_Problem to work on_
The output is a word-for-word repeat of the listing below, free of images.

-------- Material shown

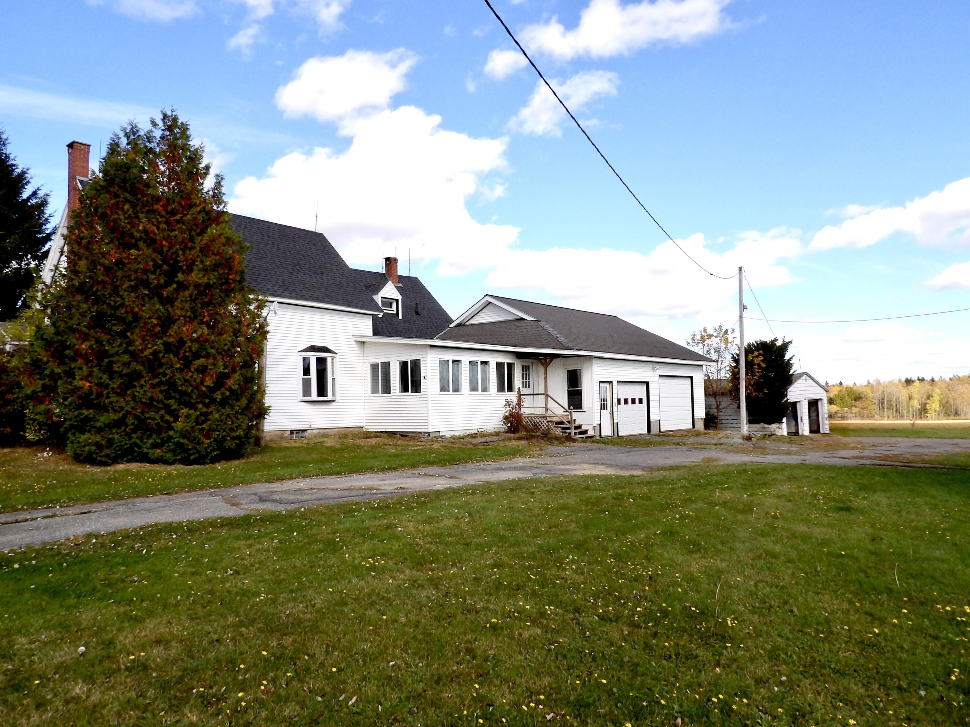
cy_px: 364
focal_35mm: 24
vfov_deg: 56.8
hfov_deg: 71.6
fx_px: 673
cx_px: 485
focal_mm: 4.3
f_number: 5.6
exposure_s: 1/325
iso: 100
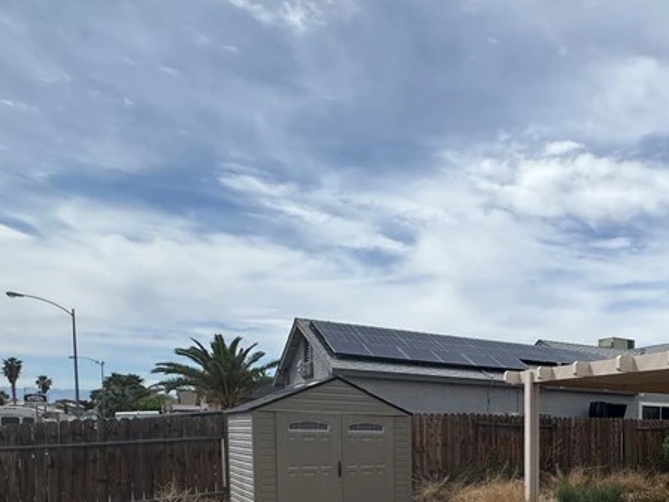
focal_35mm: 32
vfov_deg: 40.0
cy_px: 477
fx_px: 618
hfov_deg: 48.3
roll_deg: -1.2
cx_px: 647
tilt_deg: -4.5
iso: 50
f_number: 2.2
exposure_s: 1/2770
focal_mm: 2.22
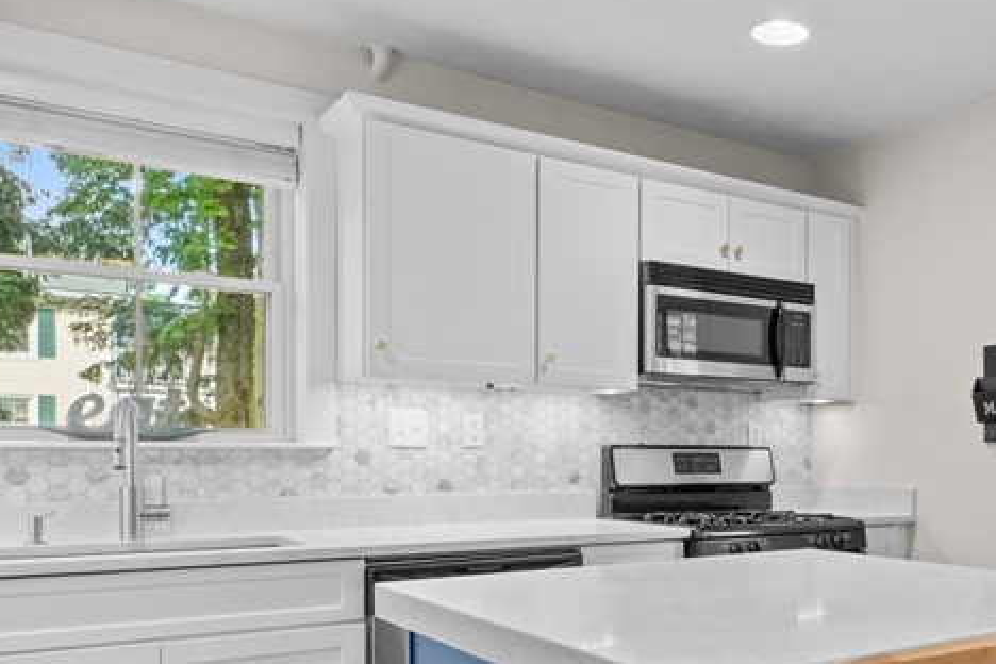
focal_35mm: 35
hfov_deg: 50.4
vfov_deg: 37.1
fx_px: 974
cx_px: 817
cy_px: 456
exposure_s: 1/10
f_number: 11
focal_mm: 16.1
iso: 3200
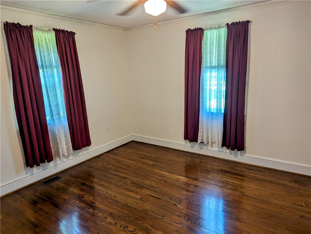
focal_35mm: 24
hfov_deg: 71.5
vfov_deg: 56.9
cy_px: 117
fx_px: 216
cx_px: 156
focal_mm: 6.81
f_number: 1.85
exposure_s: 1/38.2
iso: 76
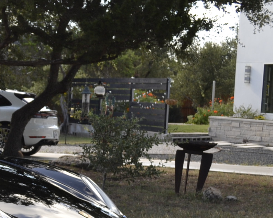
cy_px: 202
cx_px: -98
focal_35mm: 98
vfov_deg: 15.5
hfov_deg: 18.0
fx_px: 792
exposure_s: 1/125
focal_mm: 24
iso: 125
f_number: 5.6
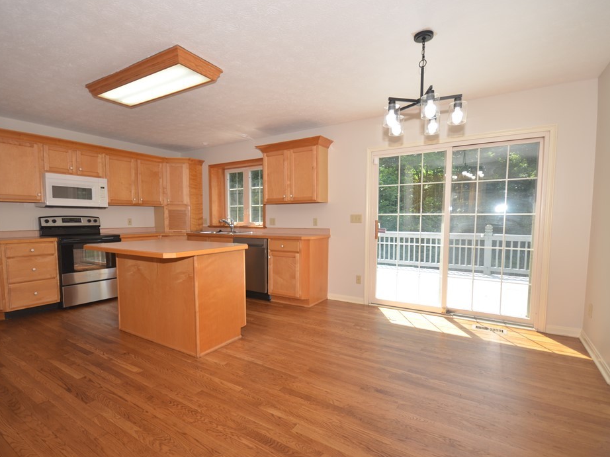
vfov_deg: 74.7
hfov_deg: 91.0
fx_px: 299
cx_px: 289
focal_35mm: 17
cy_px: 232
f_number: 5.6
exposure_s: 1/125
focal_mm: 10
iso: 200
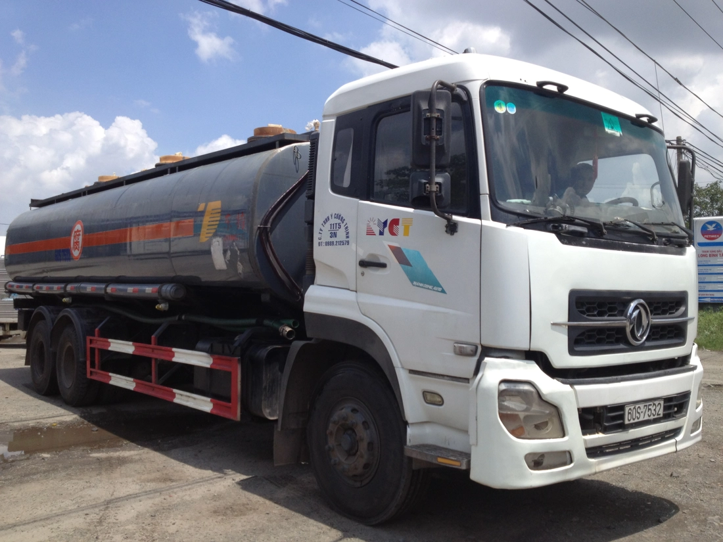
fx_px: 731
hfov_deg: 52.6
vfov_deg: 40.7
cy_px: 271
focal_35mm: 35
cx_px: 362
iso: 64
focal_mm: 4.28
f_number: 2.4
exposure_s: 1/1453
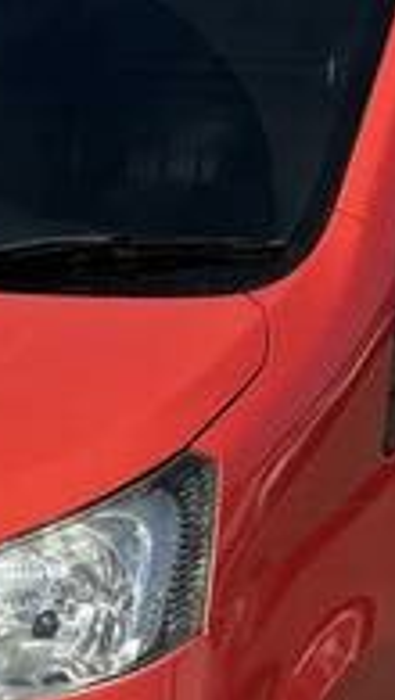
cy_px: 334
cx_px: -111
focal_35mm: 130
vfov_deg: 16.5
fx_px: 2415
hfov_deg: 9.2
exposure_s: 1/7813
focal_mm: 5.96
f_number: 1.6
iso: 64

----------------

_Exercise response_
cy_px: 364
focal_35mm: 24
vfov_deg: 56.8
hfov_deg: 71.6
fx_px: 673
cx_px: 485
focal_mm: 4.3
f_number: 5.6
exposure_s: 1/325
iso: 100
focal_35mm: 32
vfov_deg: 40.0
cy_px: 477
fx_px: 618
hfov_deg: 48.3
roll_deg: -1.2
cx_px: 647
tilt_deg: -4.5
iso: 50
f_number: 2.2
exposure_s: 1/2770
focal_mm: 2.22
focal_35mm: 35
hfov_deg: 50.4
vfov_deg: 37.1
fx_px: 974
cx_px: 817
cy_px: 456
exposure_s: 1/10
f_number: 11
focal_mm: 16.1
iso: 3200
focal_35mm: 24
hfov_deg: 71.5
vfov_deg: 56.9
cy_px: 117
fx_px: 216
cx_px: 156
focal_mm: 6.81
f_number: 1.85
exposure_s: 1/38.2
iso: 76
cy_px: 202
cx_px: -98
focal_35mm: 98
vfov_deg: 15.5
hfov_deg: 18.0
fx_px: 792
exposure_s: 1/125
focal_mm: 24
iso: 125
f_number: 5.6
vfov_deg: 74.7
hfov_deg: 91.0
fx_px: 299
cx_px: 289
focal_35mm: 17
cy_px: 232
f_number: 5.6
exposure_s: 1/125
focal_mm: 10
iso: 200
fx_px: 731
hfov_deg: 52.6
vfov_deg: 40.7
cy_px: 271
focal_35mm: 35
cx_px: 362
iso: 64
focal_mm: 4.28
f_number: 2.4
exposure_s: 1/1453
cy_px: 334
cx_px: -111
focal_35mm: 130
vfov_deg: 16.5
fx_px: 2415
hfov_deg: 9.2
exposure_s: 1/7813
focal_mm: 5.96
f_number: 1.6
iso: 64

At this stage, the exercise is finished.